Daimler's own business has taken a heavy hit from the recession. World sales of Mercedes-Benz cars fell 23 per cent in annual terms in the first quarter and sales of the brand's trucks were off 39 per cent.

Daimler has said it aims to retain its 141,000-strong workforce, while cutting costs by imposing furloughs.

So far nearly 68,000 blue-collar workers are receiving German state benefits to compensate for cuts in factory hours. Uebber said layoffs would only be a last resort if the recession refused to ease.

Some 73,000 white-collar employees are now being asked to take pay cuts, ranging up to 14 per cent, and to reduce their work week up to five hours.
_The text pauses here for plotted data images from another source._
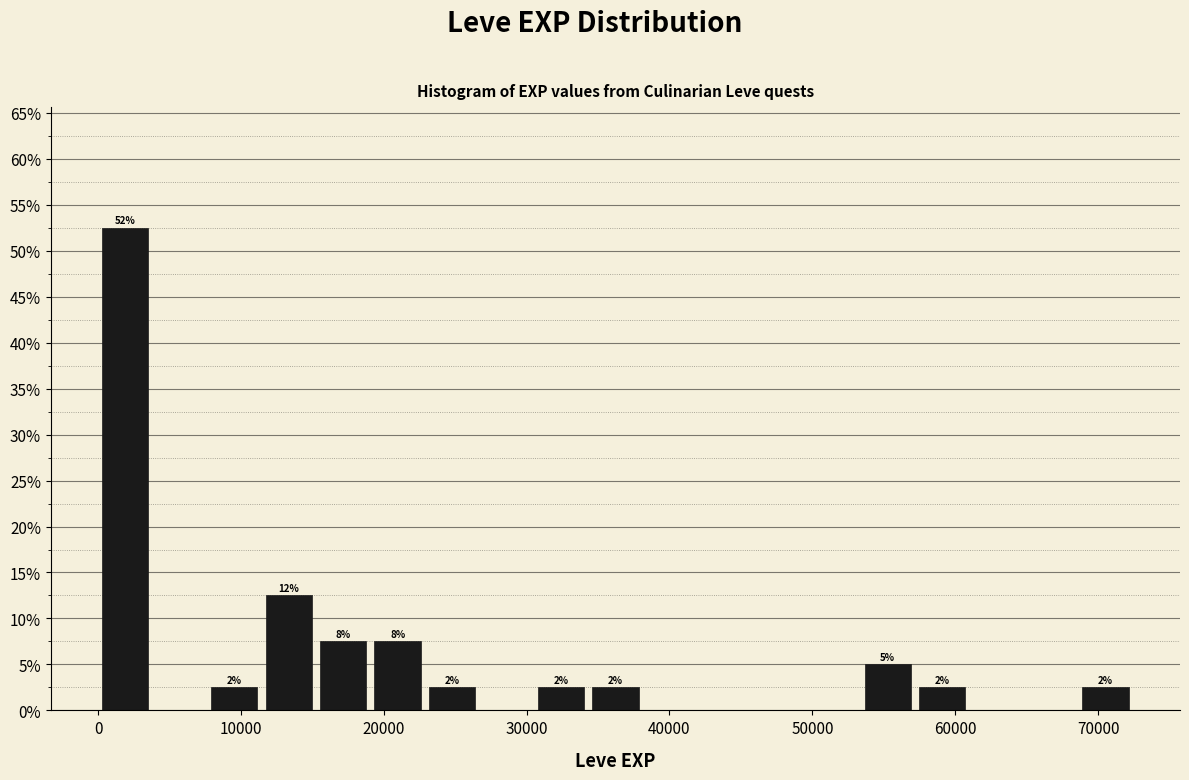

Read against the x-axis, roughly where is the centre of the tallest bar?

2000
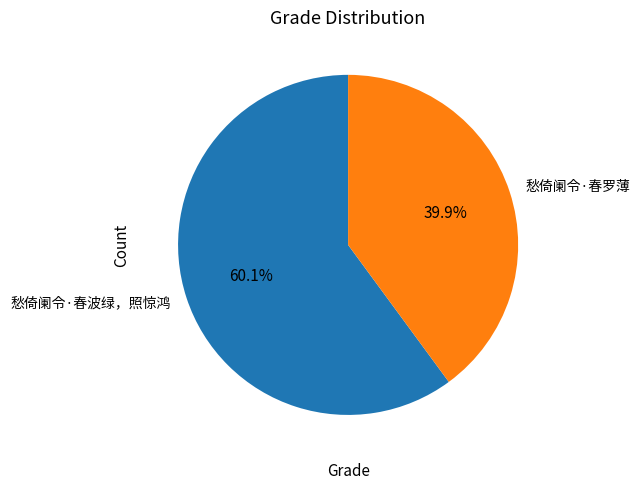

What percentage do 愁倚阑令·春罗薄 and 愁倚阑令·春波绿，照惊鸿 together represent?

100.0%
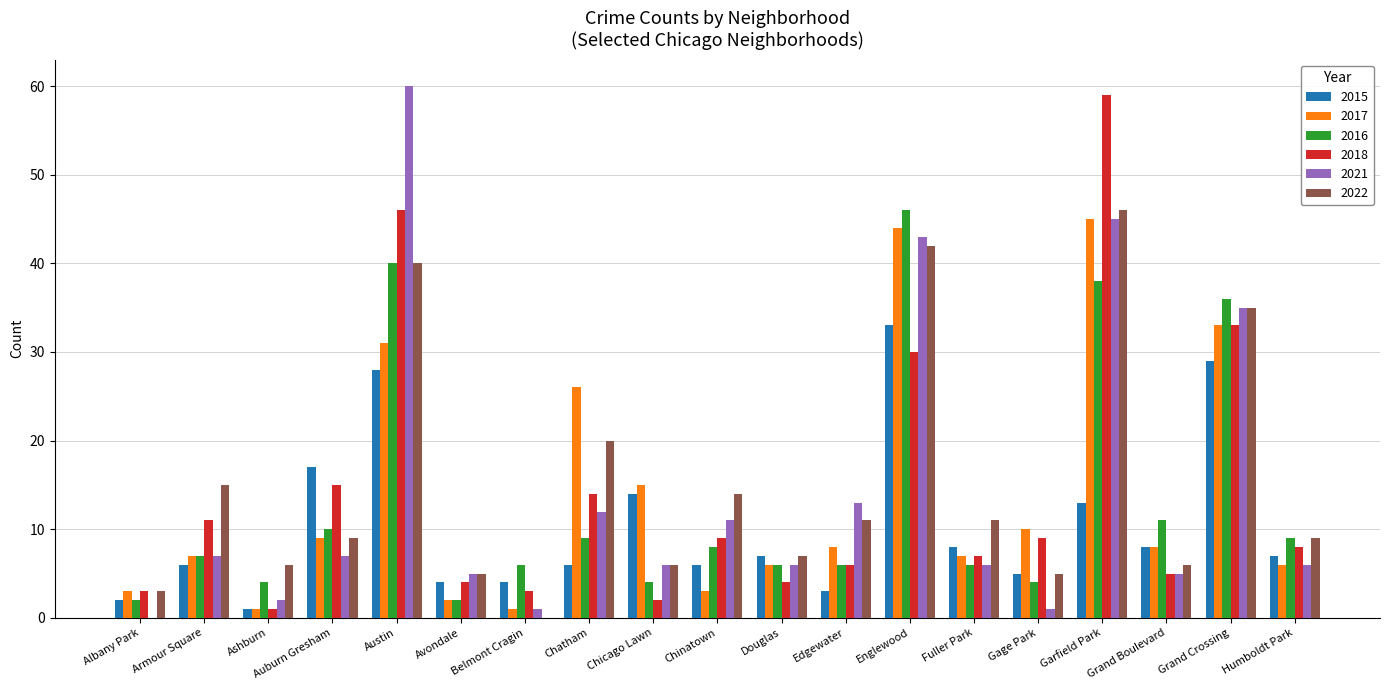

True or false: 2016 has a value of 13 at Chatham.

False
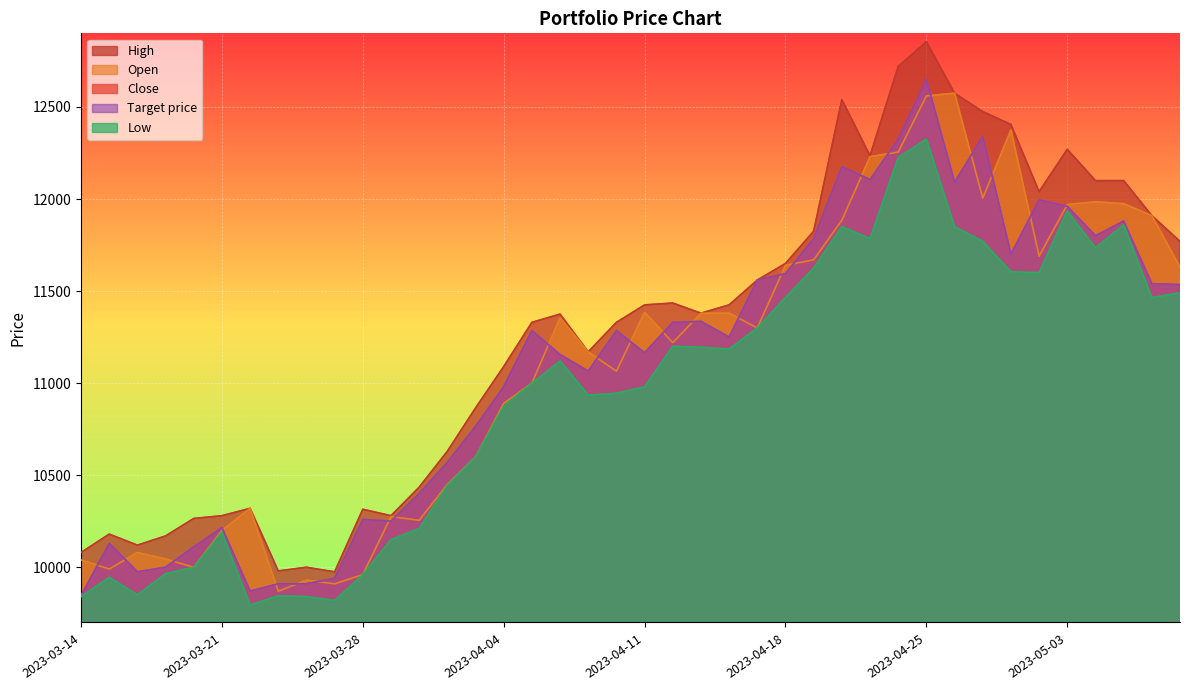

Rank the series at 2023-03-20 from lowest to highest value.

Low, Open, Close, Target price, High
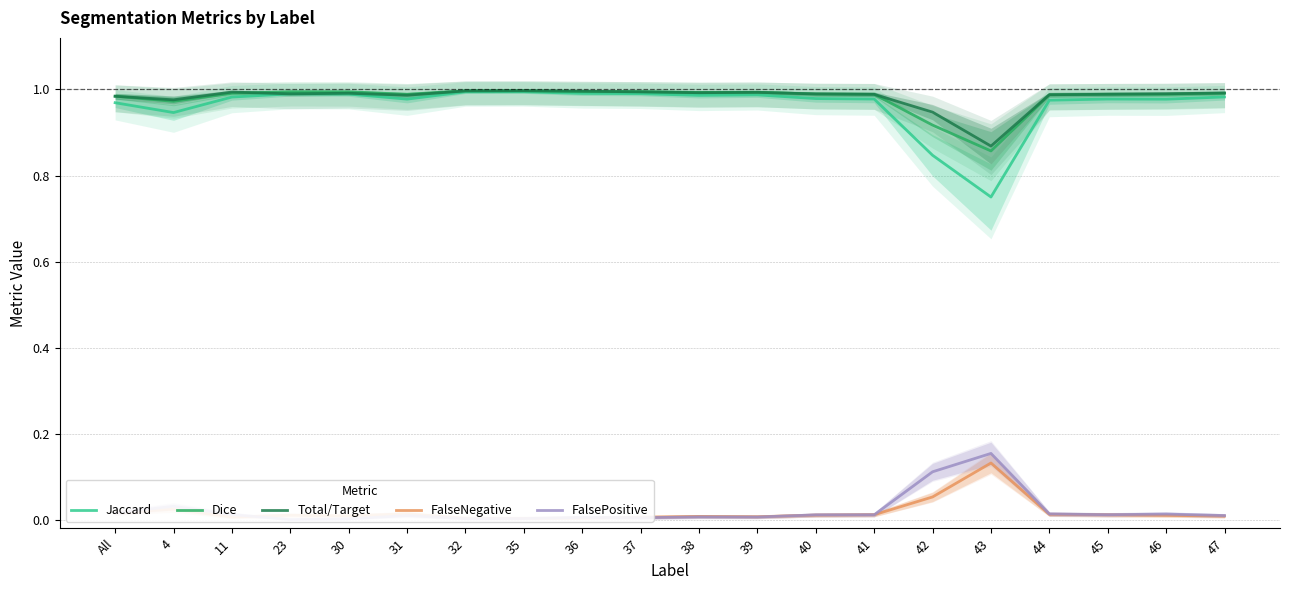

Reading left to right, list all the values displayed in this chart.

Jaccard: All=1.0	4=0.9	11=1.0	23=1.0	30=1.0	31=1.0	32=1.0	35=1.0	36=1.0	37=1.0	38=1.0	39=1.0	40=1.0	41=1.0	42=0.8	43=0.8	44=1.0	45=1.0	46=1.0	47=1.0
Dice: All=1.0	4=1.0	11=1.0	23=1.0	30=1.0	31=1.0	32=1.0	35=1.0	36=1.0	37=1.0	38=1.0	39=1.0	40=1.0	41=1.0	42=0.9	43=0.9	44=1.0	45=1.0	46=1.0	47=1.0
Total/Target: All=1.0	4=1.0	11=1.0	23=1.0	30=1.0	31=1.0	32=1.0	35=1.0	36=1.0	37=1.0	38=1.0	39=1.0	40=1.0	41=1.0	42=0.9	43=0.9	44=1.0	45=1.0	46=1.0	47=1.0
FalseNegative: All=0.0	4=0.0	11=0.0	23=0.0	30=0.0	31=0.0	32=0.0	35=0.0	36=0.0	37=0.0	38=0.0	39=0.0	40=0.0	41=0.0	42=0.1	43=0.1	44=0.0	45=0.0	46=0.0	47=0.0
FalsePositive: All=0.0	4=0.0	11=0.0	23=0.0	30=0.0	31=0.0	32=0.0	35=0.0	36=0.0	37=0.0	38=0.0	39=0.0	40=0.0	41=0.0	42=0.1	43=0.2	44=0.0	45=0.0	46=0.0	47=0.0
Zetsche, who admitted he had reacted too late last year to the impending crisis, defended continued spending to develop "green technology" including electric motors and lighter materials.

"Although the crisis is forcing us to cut costs wherever we can, we will not jeopardize our future by reducing essential investment," he said.

Daimler, which has Abu Dhabi's sovereign wealth fund as its key shareholder, owning about 9 per cent of the stock after a capital infusion, said Wednesday it was also eliminating one of its highly-paid board members and his office.

At the board level, there will be no replacement for the chief strategy officer, Ruediger Grube, after he leaves next month to become chief executive of German railways company Deutsche Bahn.

Supervisory board chief Manfred Bischoff said Grube's tasks would be redistributed to Daimler chief executive Dieter Zetsche and the other four remaining members of the management board.

As shareholders arrived for the annual general meeting in the German capital, labour activists demonstrated outside against the pay cuts. One placard declared, "It's your crisis. We won't pay for it."

The activists wore cardboard face-masks to make them look like Zetsche, whose balding, mustachioed visage has been a feature of Mercedes-Benz advertisements in the United States and other markets.

Inside the meeting, supervisory board chairman Manfred Bischoff defended the company's pay scale for board members, saying it was keyed to business success.

"Outstanding executives are scarce and might get lured away by other people," he said, referring to worldwide outrage at high levels of executive pay.

He said the six-member board earned 16.6 million euros last year, down from 30.2 million in 2007 after annual bonuses at Daimler were sharply trimmed after group earnings slumped by two thirds. Zetsche's pay of 5.04 million euros was halved from 10.2 million in 2007.